Material shown =
>>>>

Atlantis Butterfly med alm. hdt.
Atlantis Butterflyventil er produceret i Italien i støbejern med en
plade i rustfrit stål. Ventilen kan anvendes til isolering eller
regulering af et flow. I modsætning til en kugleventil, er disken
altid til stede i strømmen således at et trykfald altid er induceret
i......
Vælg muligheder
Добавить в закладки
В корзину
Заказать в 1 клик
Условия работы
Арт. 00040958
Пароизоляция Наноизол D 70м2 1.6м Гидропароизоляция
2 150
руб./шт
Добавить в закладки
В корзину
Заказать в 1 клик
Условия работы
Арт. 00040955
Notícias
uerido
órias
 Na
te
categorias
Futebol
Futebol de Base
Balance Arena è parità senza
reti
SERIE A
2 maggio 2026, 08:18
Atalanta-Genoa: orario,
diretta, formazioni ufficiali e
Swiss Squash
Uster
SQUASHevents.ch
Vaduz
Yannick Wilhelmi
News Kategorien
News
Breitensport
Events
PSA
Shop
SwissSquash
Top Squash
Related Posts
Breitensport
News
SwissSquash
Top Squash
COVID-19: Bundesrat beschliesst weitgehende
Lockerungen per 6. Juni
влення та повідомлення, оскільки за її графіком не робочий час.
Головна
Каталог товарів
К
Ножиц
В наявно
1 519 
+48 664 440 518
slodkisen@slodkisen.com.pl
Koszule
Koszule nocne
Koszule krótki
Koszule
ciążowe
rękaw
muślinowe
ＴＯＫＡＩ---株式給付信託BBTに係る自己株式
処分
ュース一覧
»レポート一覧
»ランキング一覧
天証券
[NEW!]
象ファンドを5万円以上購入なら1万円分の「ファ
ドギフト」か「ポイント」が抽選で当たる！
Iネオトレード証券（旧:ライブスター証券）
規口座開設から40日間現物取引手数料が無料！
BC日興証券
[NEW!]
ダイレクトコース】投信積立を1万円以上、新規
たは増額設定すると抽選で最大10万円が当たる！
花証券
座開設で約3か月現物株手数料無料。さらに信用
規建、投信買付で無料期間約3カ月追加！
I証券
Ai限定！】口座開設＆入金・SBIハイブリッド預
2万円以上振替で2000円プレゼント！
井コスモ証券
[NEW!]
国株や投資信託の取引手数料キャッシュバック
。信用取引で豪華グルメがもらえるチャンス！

<<<<

Exercise aim = Word for word, copy the line containing "Ai限定！】口座開設＆入金・SBIハイブリッド預" and each line after it to the end of the records, and nothing besides.

Task output =
Ai限定！】口座開設＆入金・SBIハイブリッド預
2万円以上振替で2000円プレゼント！
井コスモ証券
[NEW!]
国株や投資信託の取引手数料キャッシュバック
。信用取引で豪華グルメがもらえるチャンス！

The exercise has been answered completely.